REQUIREMENT> Can you return the passage of the wahoo fishing thread from "Here is the" to "for another wahoo.", copied word for word?

SOURCE DOCUMENT>

Thanks to PFF I have two new fishing buddies :thumbup:

Here is the video-

https://vimeo.com/95744414


----------



## Reelbait (Mar 3, 2013)

*congrats on the hoo*

Glad you got Wayne on board. We needed him Saturday for another wahoo.


----------



## Ultralite (Oct 1, 2007)

Nice Wahoo David and crew! 

Grilled Ono...mmmmm...

Got your e-mail, appreciate it...


----------



## Kim (Aug 5, 2008)

Great fish and video Captain Davey!


----------



## lobsterman (Sep 30, 2007)

Awesome job Capn.


----------



## PELAGIC PIRATE (Oct 10, 2007)

Super cool Video there and nice wahoo :thumbsup:

Just a Heads up : When you are hooked up and have a wahoo/ or any gamefish for that matter coming up the side like that to gaff : leave the motor in gear at a few knots going staright as a arrow planning the fish up keeping the line tight the whole time( never stop the boat) . Besides shaking off right at the boat, when they get that far up the side of your boat they can dart instanly under the boat off your bow and boom in the props and gone.

Dead boating a wahoo like that is a sure way to loose them right at the boat every time as wahoo start that head shaking and with those boney mouths they come off so easy : I was dying watching the video when the fish came up of your port corner shaking its head and the rod went slack :OMG: that was tense cause we couldnt see what you where doing till you walked the fish back.

In the box he went anyway so great Job :thumbsup:


----------



## badonskybuccaneers (Aug 19, 2013)

Nice fish! Great video!!

Thanks for sharing!


----------



## Cap'n Davey (Mar 26, 2014)

PELAGIC PIRATE said:


> Super cool Video there and nice wahoo :thumbsup:
> 
> Just a Heads up : When you are hooked up and have a wahoo/ or any gamefish for that matter coming up the side like that to gaff : leave the motor in gear at a few knots going staright as a arrow planning the fish up keeping the line tight the whole time( never stop the boat) . Besides shaking off right at the boat, when they get that far up the side of your boat they can dart instanly under the boat off your bow and boom in the props and gone.
> 
> ...


Thanks brother, the boat was in gear the entire time. We have auto-pilot and use it extensively. Even when landing a fish. A little more throttle would have helped. To be honest, I was off my game with two first time crew members on board. You can't see it, but during the clearing of the lines, I took a hook into the back of my thigh. Just short of the barb!!! I pulled it out and bled like a pig. Blood RUSHING down my leg. But, hey, we have a fish to land first LOL! But you are right!

RECORDED DATA>
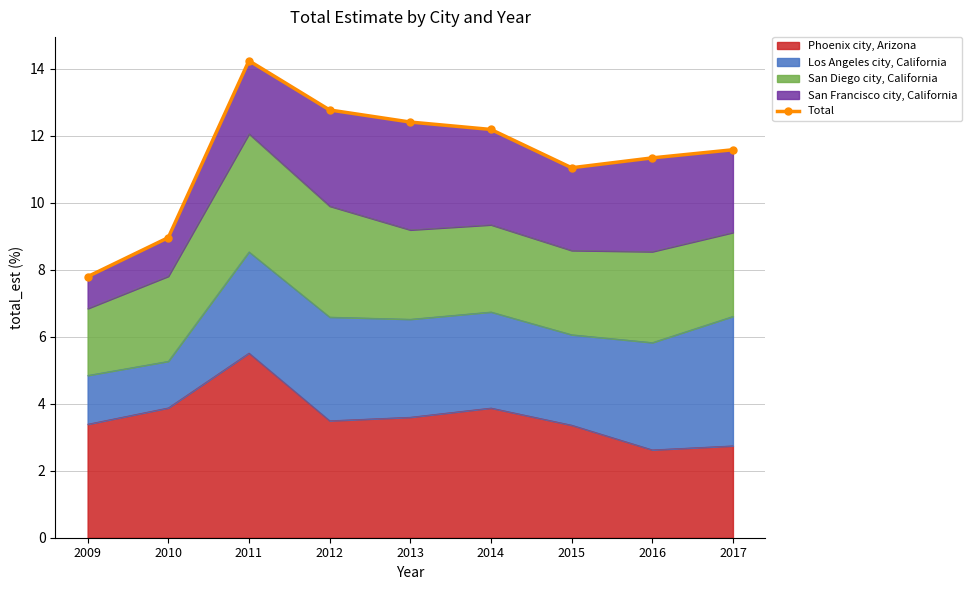

How many interior local valleys (lower than both neighbors) does the data have?

1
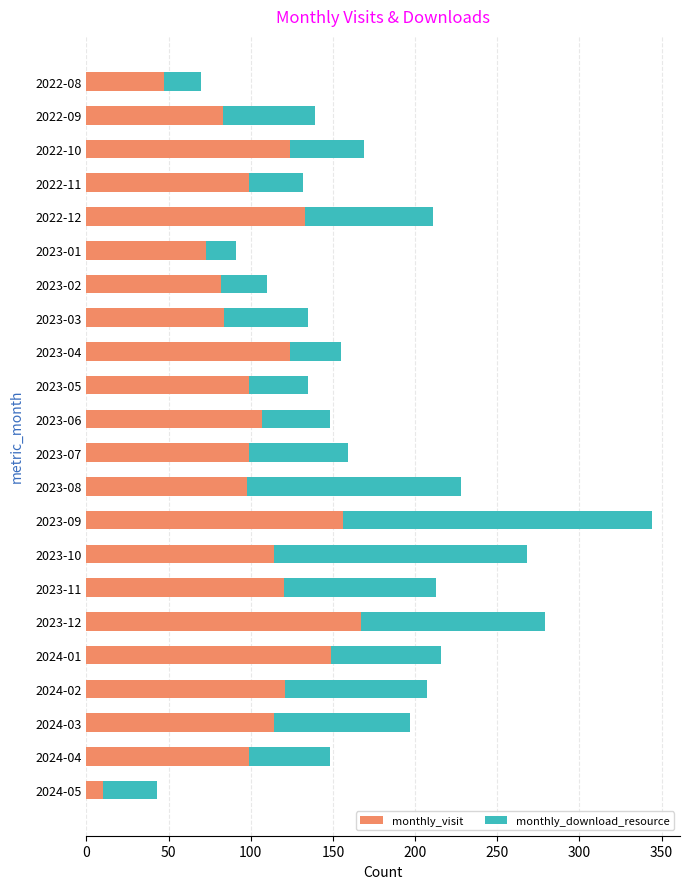

What is the total value across all series at 2023-01?

91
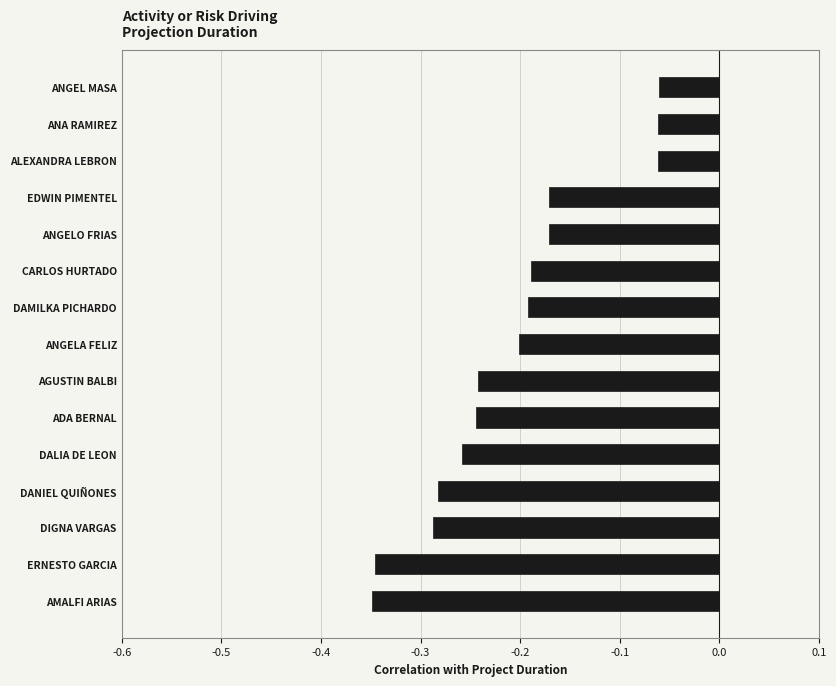

Which has a higher value, ERNESTO GARCIA or ALEXANDRA LEBRON?

ALEXANDRA LEBRON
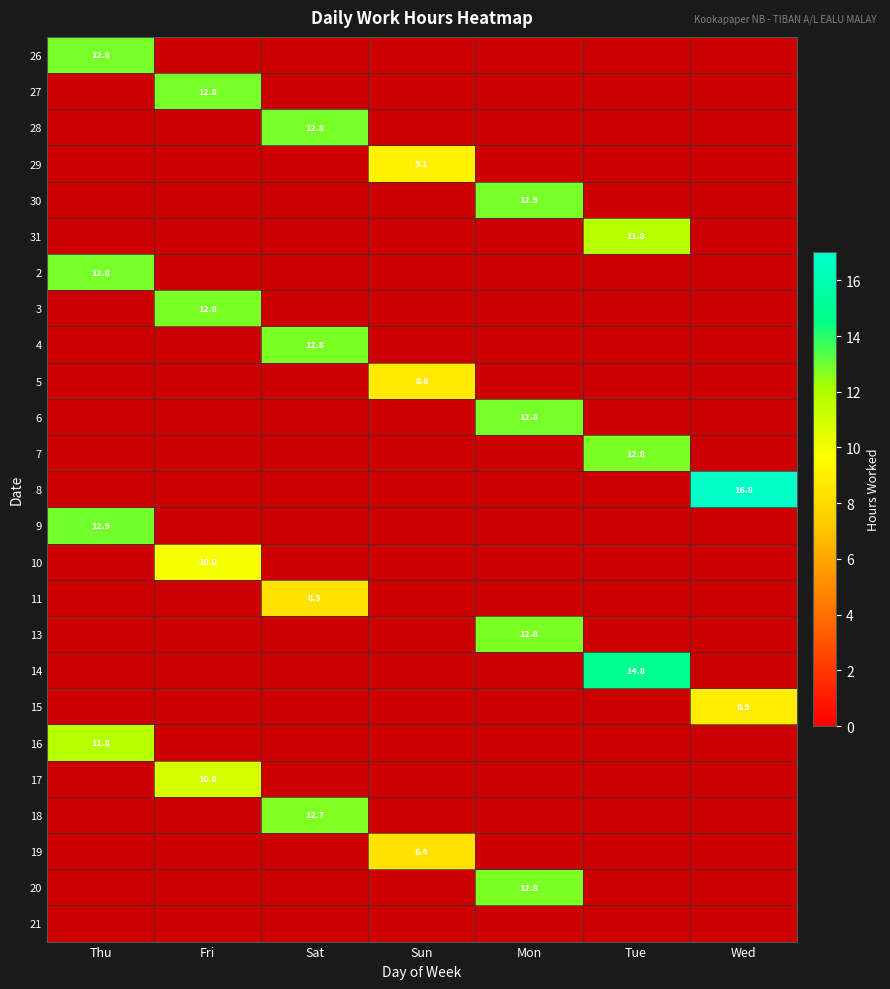

Which label corresponds to the smallest value in the chart?

Sat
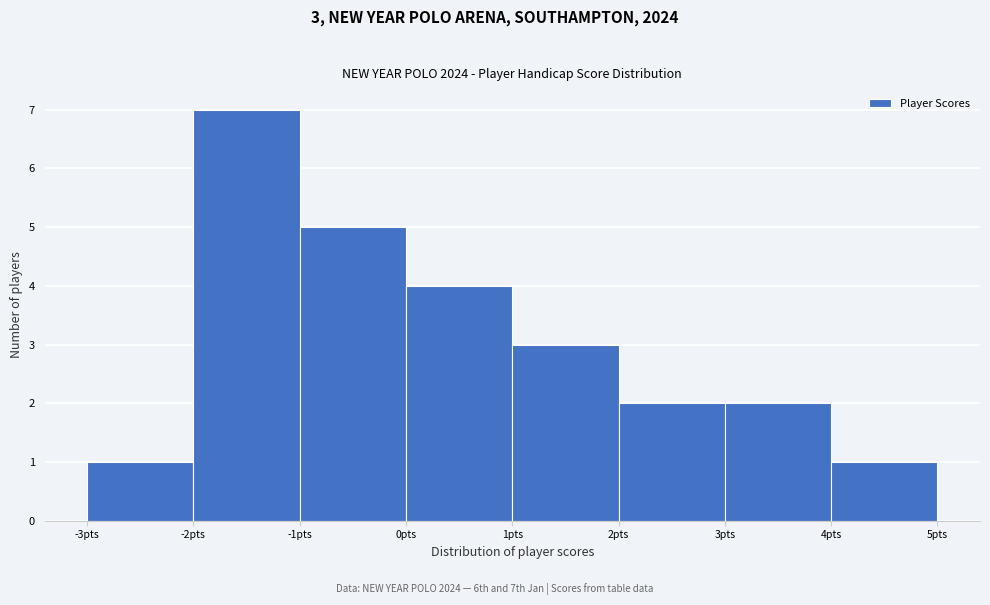

Over which range of the x-axis is the bar tallest?

-2 to -1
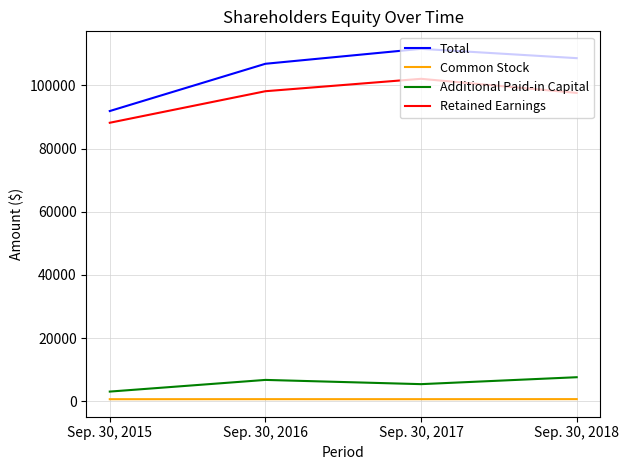

Which series has the largest total across all categories?

Total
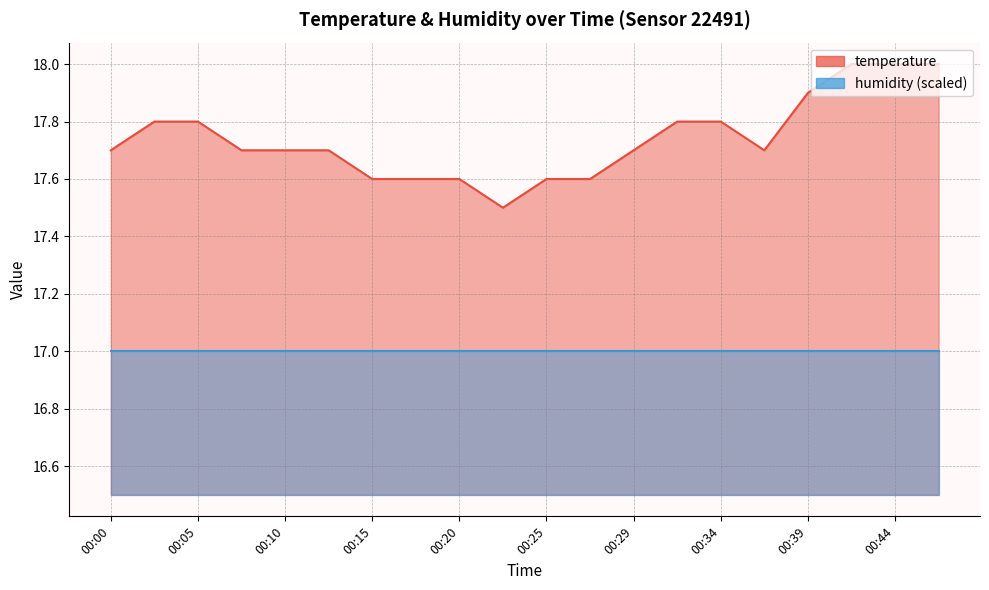

How many interior local valleys (lower than both neighbors) does the data have?

2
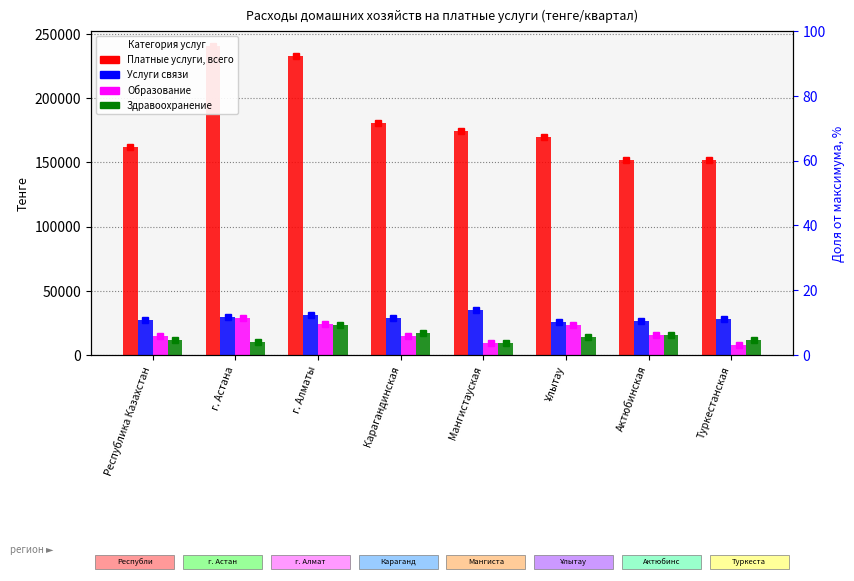

At which category does the chart reach its peak across all series?

г. Астана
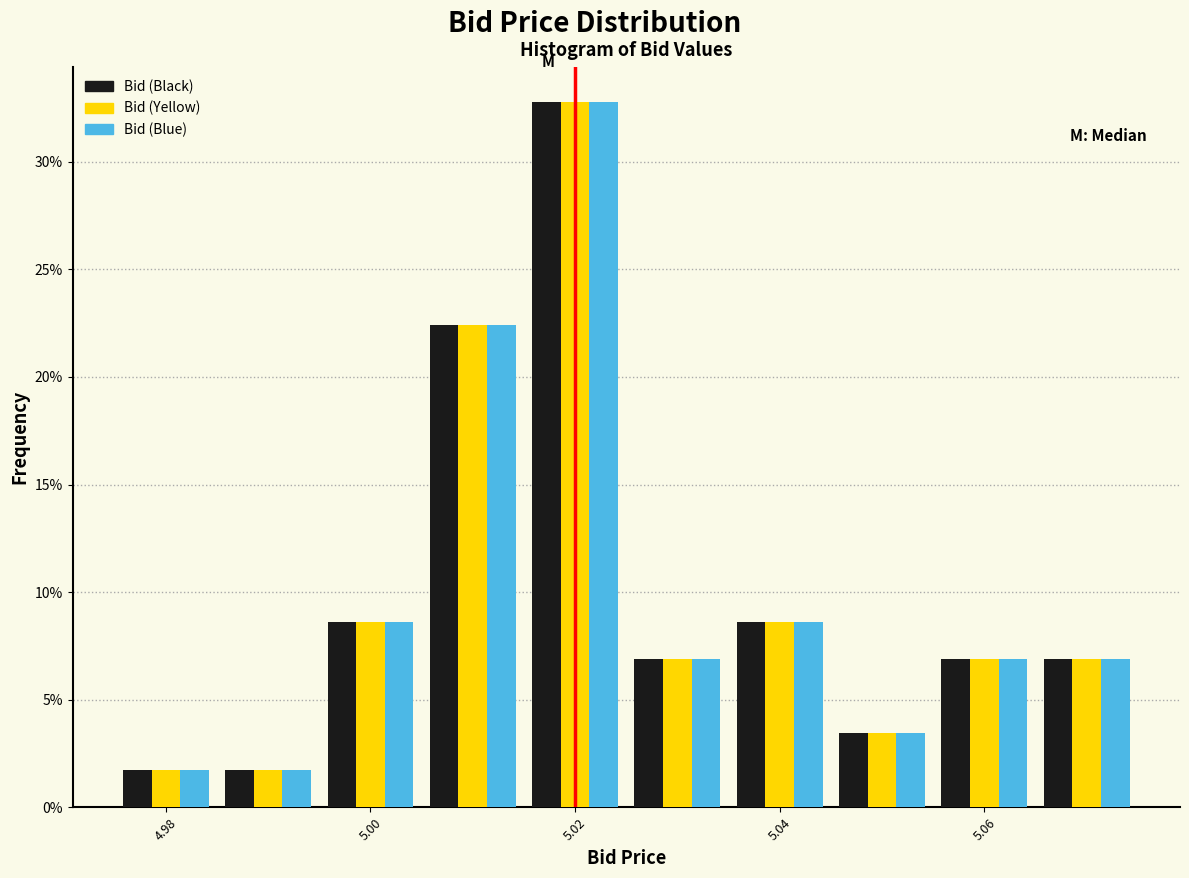

Reading left to right, list every range on the x-axis with the height of the bar of each series over it. Neither the bar edges nor the heights are printed on the chart, so give them approximately, as read against the axes.

4.975 to 4.985: Bid (Black)=1.5	Bid (Yellow)=1.5	Bid (Blue)=1.5
4.985 to 4.995: Bid (Black)=1.5	Bid (Yellow)=1.5	Bid (Blue)=1.5
4.995 to 5.005: Bid (Black)=8.5	Bid (Yellow)=8.5	Bid (Blue)=8.5
5.005 to 5.015: Bid (Black)=22.5	Bid (Yellow)=22.5	Bid (Blue)=22.5
5.015 to 5.025: Bid (Black)=33.0	Bid (Yellow)=33.0	Bid (Blue)=33.0
5.025 to 5.035: Bid (Black)=7.0	Bid (Yellow)=7.0	Bid (Blue)=7.0
5.035 to 5.045: Bid (Black)=8.5	Bid (Yellow)=8.5	Bid (Blue)=8.5
5.045 to 5.055: Bid (Black)=3.5	Bid (Yellow)=3.5	Bid (Blue)=3.5
5.055 to 5.065: Bid (Black)=7.0	Bid (Yellow)=7.0	Bid (Blue)=7.0
5.065 to 5.075: Bid (Black)=7.0	Bid (Yellow)=7.0	Bid (Blue)=7.0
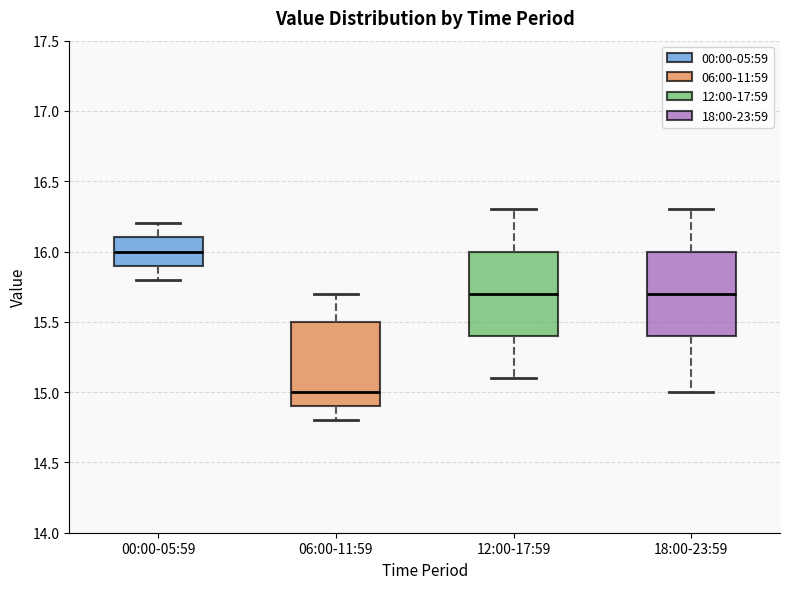

Reading left to right, read every box against the y-axis: the position of its median line, the range the box covers, and the ends of its whiskers. The values are not printed on the chart, so give them approximately, as read against the axis.

00:00-05:59: median 16.0, box 15.9 to 16.1, whiskers 15.8 to 16.2
06:00-11:59: median 15.0, box 14.9 to 15.5, whiskers 14.8 to 15.7
12:00-17:59: median 15.7, box 15.4 to 16.0, whiskers 15.1 to 16.3
18:00-23:59: median 15.7, box 15.4 to 16.0, whiskers 15.0 to 16.3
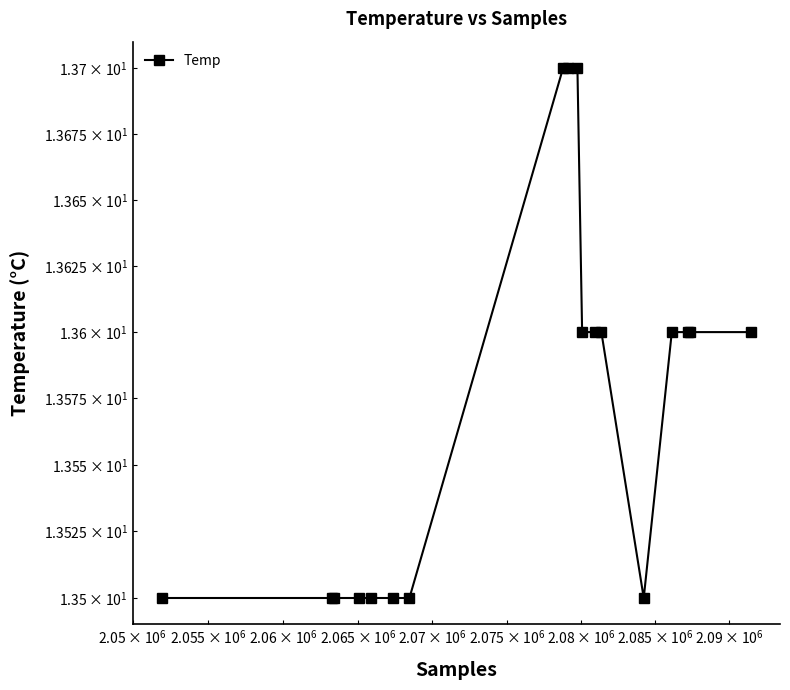

What is the difference between the second highest and minimum values?

0.2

YOUR RESPONSE>
Here is the video-

https://vimeo.com/95744414


----------



## Reelbait (Mar 3, 2013)

*congrats on the hoo*

Glad you got Wayne on board. We needed him Saturday for another wahoo.